Supports used for the vertical element do need to be nonconductive,
to prevent coupling to the wire being supported.
If there are no trees or other supporting structures available, the
vertical element can be made self-supporting by using metal tubing or
mobile antenna components. In Figure 7 is a picture of a
recent prototype I built using half-inch aluminum mobile antenna
mast. The vertical element was 11' long for use on 15m.
Other forms of rigid tubing would work here, and could even extend
to significant height if guying is used.
The feed point for this antenna was roughly 10' above the ground, suppored
by a short fiberglass mast. This could just as easily be done with a
length of treated lumber, or a piece of galvanized top-rail, such as is
used for chain-link fence. Supporting the antenna from the bottom
can be done with either conductive or nonconductive material.
Interesting Variations
While the two-radial antenna is easy to squeeze into tight spaces, three radials
can be spaced out and used as guys lines, as well. A fiberglass mast, guyed
by the radials, makes an antenna that can be raised anywhere, trees or not.

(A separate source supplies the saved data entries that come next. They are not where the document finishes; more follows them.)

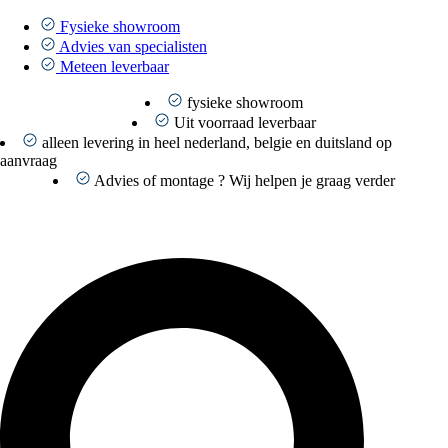
Ga
naar
Fysieke showroom
de
Advies van specialisten
inhoud
Meteen leverbaar
fysieke showroom
Uit voorraad leverbaar
alleen levering in heel nederland, belgie en duitsland op
aanvraag
Advies of montage ? Wij helpen je graag verder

Adding a third radial, and with the radials spaced equally from each other,
also removes the azimuth eccentricity from the pattern.

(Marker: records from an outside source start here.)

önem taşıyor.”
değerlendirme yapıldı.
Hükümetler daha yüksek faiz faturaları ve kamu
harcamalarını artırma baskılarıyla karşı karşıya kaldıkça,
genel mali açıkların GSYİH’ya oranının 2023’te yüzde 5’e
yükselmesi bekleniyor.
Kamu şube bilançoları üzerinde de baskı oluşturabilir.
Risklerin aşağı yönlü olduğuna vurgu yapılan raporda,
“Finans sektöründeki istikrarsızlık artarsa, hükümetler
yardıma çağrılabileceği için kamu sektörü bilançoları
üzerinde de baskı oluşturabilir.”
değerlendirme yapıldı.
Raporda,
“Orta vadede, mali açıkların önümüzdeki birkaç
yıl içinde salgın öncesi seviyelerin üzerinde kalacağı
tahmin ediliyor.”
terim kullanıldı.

In either the two- or three-radial configuration, this type of antenna is an
effective teammate for remote antenna tuners, such as those from SGC or MFJ.
I recently built a three-radial antenna, cut for 15m, and then mated it to
an SG-230, mounted
just above the radials on a fiberglass mast. Not only did the antenna
tune up well on all HF bands, but it worked a long string of DX on both 15m and
20m. Maps of spots over 24 hours for each band are shown in Figure 8.
Figure 8: 15m and 20m Spots
Conclusions
The performance of the antenna is without question. Even running QRP, the antenna is efficient
enough, and with a low angle of radiation, that it works DX with ease. As an unloaded wire
antenna, it should be able to withstand any legal-limit power level. The only power constraint
would be in the feedline chosen.